Odisha Legislative Assembly
- In office 1971–1994
- Constituency: Jajpur

Agriculture & co-operation Minister (Odisha)
- In office 1978–1994

Member of Parliament, Lok Sabha
- In office 1999–2004
- Constituency: Jajpur

Personal details
- Born: 10 July 1937 Mohantypatna, Orissa
- Died: 7 August 2016 (aged 79)
- Party: Pragati Legislature Party, Biju Janata Dal
- Spouse: Kalyani Mallick
- Children: 3

= Jagannath Mallick =

Indian politician

Jagannath Mallick (10 July 1937 – 7 August 2016) was an Indian politician and the member of parliament. He initially served as the member of Odisha Legislative Assembly and the Agriculture and co-operation minister in the state or Odisha.

==Life and background ==
Mallick was born and raised in Mahantypatna, Mangalpur, Jajpur, Orissa.

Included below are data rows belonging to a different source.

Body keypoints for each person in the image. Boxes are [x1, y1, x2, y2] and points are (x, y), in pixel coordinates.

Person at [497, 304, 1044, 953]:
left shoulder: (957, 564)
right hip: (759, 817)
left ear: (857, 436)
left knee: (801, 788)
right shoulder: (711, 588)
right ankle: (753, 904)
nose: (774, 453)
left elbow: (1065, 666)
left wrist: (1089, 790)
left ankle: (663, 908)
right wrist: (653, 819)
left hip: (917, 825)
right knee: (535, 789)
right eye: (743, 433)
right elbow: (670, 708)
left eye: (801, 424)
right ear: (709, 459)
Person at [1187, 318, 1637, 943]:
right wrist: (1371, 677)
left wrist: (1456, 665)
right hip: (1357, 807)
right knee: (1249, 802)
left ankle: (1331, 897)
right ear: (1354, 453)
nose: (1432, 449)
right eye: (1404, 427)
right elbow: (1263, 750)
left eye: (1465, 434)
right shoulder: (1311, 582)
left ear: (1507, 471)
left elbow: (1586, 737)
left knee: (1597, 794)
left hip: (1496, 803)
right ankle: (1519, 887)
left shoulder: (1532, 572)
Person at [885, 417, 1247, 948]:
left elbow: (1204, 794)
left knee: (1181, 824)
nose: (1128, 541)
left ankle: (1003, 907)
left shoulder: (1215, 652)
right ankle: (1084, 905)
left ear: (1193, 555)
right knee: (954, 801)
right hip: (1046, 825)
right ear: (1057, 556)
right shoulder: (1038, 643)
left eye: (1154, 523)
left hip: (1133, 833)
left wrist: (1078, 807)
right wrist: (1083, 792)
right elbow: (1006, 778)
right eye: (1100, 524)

He earned a Bachelor of Arts and higher diploma in cooperative education at Utkal University, Bhubaneswar. He actively participated in social works and authored several books.

==Career==
Mallick was a member of Odisha Legislative Assembly from 1971 to 1994 and served as cabinet minister from 1978 to 1980 and 1990 to 1994 of the Odisha state when affiliated with Pragati Legislature Party. It was 1999 when he contested first parliamentary elections on Biju Janata Dal's ticket and was elected the parliament member during the thirteenth general elections of India, and remained in office till the term ended.

==Personal life ==
Mallick was married to Kalyani Mallick on 7 July 1957 and had two daughters and one son.

==Death==
Mallick was suffering from kidney disease and was taken to a private hospital where he remained under medical treatment for some days. However, on 7 April 2016, he died in hospital due to kidney failure and multiple organ dysfunction.